Is your plan to just integrate existing tokenizers in the code base? The OpenNMT tokenization is optional and can be replaced by any other tools so it does not seem to be necessary.


(Shivali ) #12

How did you calculate the bleu score ? Can you please share the script ?


(liluhao1982) #13

You just need to get the multi-bleu.perl script:


or refer to:


(Masaaki Nagata) #14

Hi,

I recommend to use sentencepiece, which is an unsupervised text tokenizer and detokenizer for neural machine translation. It extends the idea of byte pair encoding to an entire sentence to handle languages without white space delimiters such as Japanese and Chinese.

If you can read Japanese, there is a good tutorial by the author, who is also known as the author of mecab, one of the most popular Japanese morphological analysis software.


(liluhao1982) #15

Hi guys,

If somebody has trained a engine from Japanese to English?

I’ve trained a engine from English To Japanese successfully (After our review evaluation, the feedback is positive).

Now I try to train another engine from Japanese to English with same corpus just use Japanese corpus as Source, English corpus as Target (All corpus have been tokenized), it seems PPL is high (>30) and I use some epochs to predict, but they can’t predict any translation, all output are unk.

Any suggestion is much appreciate.


(jean.senellart) #16

Hi @liluhao1982, yes we have trained Japanese to English models and there is nothing very different for this language pair. As usual the key elements for a new language pairs are the size of the corpus and the tokenization you are selecting. Are you sure there is no error in the corpus preprocessing (for instance mixing source and target)? As a sanity check, look at the size of your vocab, the ratio unknown words in source and target, the sentence size distribution metrics you get in the preprocess.


(liluhao1982) #17

Thanks Jean.

I found the problem now, the segments are misaligned after tokenization by default tokenizer in OpenNMT which is really strange.

Row 430 and 431 are merged to one sentence after tokenization for my source file, but there is no such change in my target file during tokenization, so misalignment appear.

Left panel: It is the merged segment after tokenization
Right panel: It is the original segments before tokenization

I found there is a special character in my source (Row 430), it’s unicode is \u0020, as it is not allowed to upload other format of file in the forum, I can’t share the source files with you.

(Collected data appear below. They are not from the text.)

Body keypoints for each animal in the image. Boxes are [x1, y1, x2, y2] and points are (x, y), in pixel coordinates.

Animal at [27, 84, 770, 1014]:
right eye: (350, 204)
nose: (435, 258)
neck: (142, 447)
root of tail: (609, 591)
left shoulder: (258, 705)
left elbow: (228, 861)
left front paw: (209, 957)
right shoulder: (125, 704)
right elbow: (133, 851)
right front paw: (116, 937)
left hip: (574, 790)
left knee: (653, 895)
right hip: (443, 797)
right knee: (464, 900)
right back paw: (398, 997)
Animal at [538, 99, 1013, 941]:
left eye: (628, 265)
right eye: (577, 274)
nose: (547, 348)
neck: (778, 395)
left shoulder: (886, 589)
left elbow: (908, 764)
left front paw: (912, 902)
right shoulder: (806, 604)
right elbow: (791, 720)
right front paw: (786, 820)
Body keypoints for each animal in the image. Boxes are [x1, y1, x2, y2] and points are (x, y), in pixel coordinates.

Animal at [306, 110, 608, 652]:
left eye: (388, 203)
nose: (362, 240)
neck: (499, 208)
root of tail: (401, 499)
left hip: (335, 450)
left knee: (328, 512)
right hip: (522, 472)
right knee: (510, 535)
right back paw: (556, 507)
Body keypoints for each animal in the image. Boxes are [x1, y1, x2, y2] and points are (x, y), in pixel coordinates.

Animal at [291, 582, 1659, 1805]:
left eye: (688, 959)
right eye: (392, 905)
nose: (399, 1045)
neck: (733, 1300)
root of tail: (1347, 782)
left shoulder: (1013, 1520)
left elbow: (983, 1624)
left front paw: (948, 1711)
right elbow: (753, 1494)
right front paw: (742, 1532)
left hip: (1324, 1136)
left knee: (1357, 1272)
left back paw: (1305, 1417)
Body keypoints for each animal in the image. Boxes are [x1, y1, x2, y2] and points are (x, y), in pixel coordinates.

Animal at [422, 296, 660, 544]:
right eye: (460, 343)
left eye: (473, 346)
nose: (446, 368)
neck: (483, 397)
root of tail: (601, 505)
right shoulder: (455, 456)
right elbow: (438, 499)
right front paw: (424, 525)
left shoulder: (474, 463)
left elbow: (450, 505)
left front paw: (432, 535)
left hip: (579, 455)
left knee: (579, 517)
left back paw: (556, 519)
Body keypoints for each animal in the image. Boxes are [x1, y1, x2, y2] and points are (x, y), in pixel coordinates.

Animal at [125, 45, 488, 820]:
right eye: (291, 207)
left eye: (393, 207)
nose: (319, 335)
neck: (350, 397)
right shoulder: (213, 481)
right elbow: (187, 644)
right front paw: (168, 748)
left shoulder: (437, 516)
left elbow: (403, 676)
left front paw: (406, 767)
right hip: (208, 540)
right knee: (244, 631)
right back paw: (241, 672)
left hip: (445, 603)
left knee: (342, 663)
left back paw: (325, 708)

Could you please double check if the default tokenizer has issue to process such special chars? I mean why it will merge segments.

Thanks.


(Guillaume Klein) #18

See this related issue:


(liluhao1982) #19

Thanks, I located the affected segment but it took much time my side. If tokenize.lua can throw a warning with affected strings or row # when it try to remove/merge segments that will be great. It will save much time for user to locate the affected strings if corpus is huge.

By the way, as I know, rest_translation_server.lua will first tokenize the input and detokenize the output automatically, but if input is Japanese, output is English, if the default tokenize will work? I mean if the default tokenizer can tokenize Japanese correctly.
During my training, I use Mecab to tokenize Japanese corpus.


(Guillaume Klein) #20

We should add an option to disable tokenization when using the rest server.

In any case, you should do the tokenization before sending the request. You can already test that right now as it is likely the default tokenization will not split the sentence more.